───── AVAILABLE RECORDS
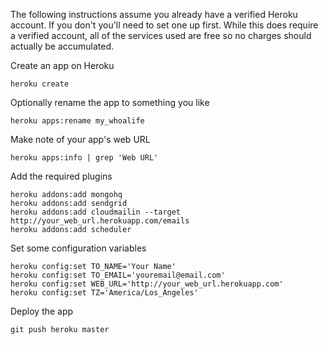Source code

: The following instructions assume you already have a verified Heroku account. If
you don't you'll need to set one up first. While this does require a verified
account, all of the services used are free so no charges should actually be
accumulated.

Create an app on Heroku

    heroku create
    
Optionally rename the app to something you like

    heroku apps:rename my_whoalife
    
Make note of your app's web URL

    heroku apps:info | grep 'Web URL'
    
Add the required plugins

    heroku addons:add mongohq
    heroku addons:add sendgrid
    heroku addons:add cloudmailin --target http://your_web_url.herokuapp.com/emails
    heroku addons:add scheduler
    
Set some configuration variables

    heroku config:set TO_NAME='Your Name'
    heroku config:set TO_EMAIL='youremail@email.com'
    heroku config:set WEB_URL='http://your_web_url.herokuapp.com'
    heroku config:set TZ='America/Los_Angeles'
    
Deploy the app

    git push heroku master
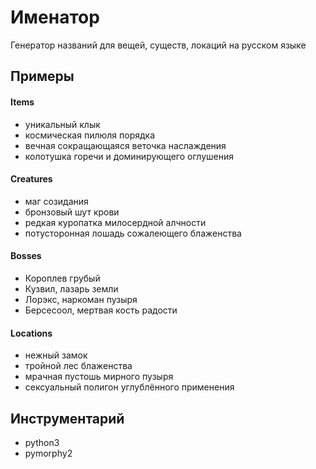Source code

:# Именатор
Генератор названий для вещей, существ, локаций на русском языке

## Примеры
#### Items
- уникальный клык
- космическая пилюля порядка
- вечная сокращающаяся веточка наслаждения
- колотушка горечи и доминирующего оглушения

#### Creatures
- маг созидания
- бронзовый шут крови
- редкая куропатка милосердной алчности
- потусторонная лошадь сожалеющего блаженства

#### Bosses
- Короплев грубый
- Кузвил, лазарь земли
- Лорэкс, наркоман пузыря
- Берсесоол, мертвая кость радости

#### Locations
- нежный замок
- тройной лес блаженства
- мрачная пустошь мирного пузыря
- сексуальный полигон углублённого применения

## Инструментарий
- python3
- pymorphy2
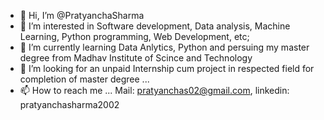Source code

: - 👋 Hi, I’m @PratyanchaSharma
- 👀 I’m interested in Software development, Data analysis, Machine Learning, Python programming, Web Development, etc;
- 🌱 I’m currently learning Data Anlytics, Python and persuing my master degree from Madhav Institute of Scince and Technology
- 💞️ I’m looking for an unpaid Internship cum project in respected field for completion of master degree ...
- 📫 How to reach me ... Mail: pratyanchas02@gmail.com, linkedin: pratyanchasharma2002

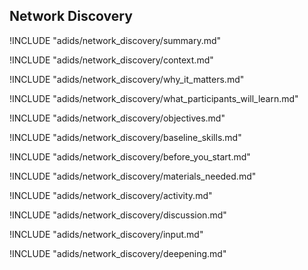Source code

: 
##  Network Discovery

<!-- ![](content/images/network_discovery.png "") -->

!INCLUDE "adids/network_discovery/summary.md"

<!-- Why The Topic Matters -->
!INCLUDE "adids/network_discovery/context.md"

!INCLUDE "adids/network_discovery/why_it_matters.md"

<!--  What Participants Will Learn -->

!INCLUDE "adids/network_discovery/what_participants_will_learn.md"

<!-- Objectives {.sidebar} -->

!INCLUDE "adids/network_discovery/objectives.md"

<!-- Baseline Skills -->

!INCLUDE "adids/network_discovery/baseline_skills.md"

<!-- Before you Start -->

!INCLUDE "adids/network_discovery/before_you_start.md"

<!-- Materials Needed [stub] -->

!INCLUDE "adids/network_discovery/materials_needed.md"

<!--Activity [stub] {.activity} -->

!INCLUDE "adids/network_discovery/activity.md"

<!--Discussion [stub] -->

!INCLUDE "adids/network_discovery/discussion.md"

<!-- Input -->

!INCLUDE "adids/network_discovery/input.md"

<!-- Deepening -->

!INCLUDE "adids/network_discovery/deepening.md"

<!--Synthesis [stub] {.synthesis} -->

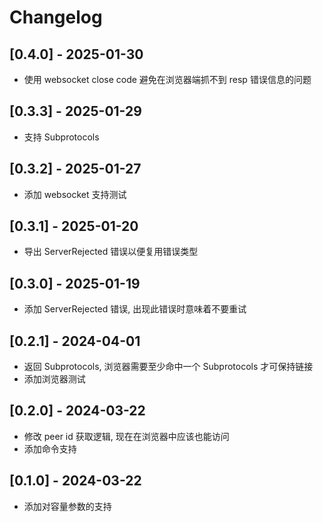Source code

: # Changelog

## [0.4.0] - 2025-01-30

- 使用 websocket close code 避免在浏览器端抓不到 resp 错误信息的问题

## [0.3.3] - 2025-01-29

- 支持 Subprotocols

## [0.3.2] - 2025-01-27

- 添加 websocket 支持测试

## [0.3.1] - 2025-01-20

- 导出 ServerRejected 错误以便复用错误类型

## [0.3.0] - 2025-01-19

- 添加 ServerRejected 错误, 出现此错误时意味着不要重试

## [0.2.1] - 2024-04-01

- 返回 Subprotocols, 浏览器需要至少命中一个 Subprotocols 才可保持链接
- 添加浏览器测试

## [0.2.0] - 2024-03-22

- 修改 peer id 获取逻辑, 现在在浏览器中应该也能访问
- 添加命令支持

## [0.1.0] - 2024-03-22

- 添加对容量参数的支持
──────────
> [WORK INSTRUCTIONS]: Gather from the data above every line with the string "degree".

> [REPLY]:
- 🌱 I’m currently learning Data Anlytics, Python and persuing my master degree from Madhav Institute of Scince and Technology
- 💞️ I’m looking for an unpaid Internship cum project in respected field for completion of master degree ...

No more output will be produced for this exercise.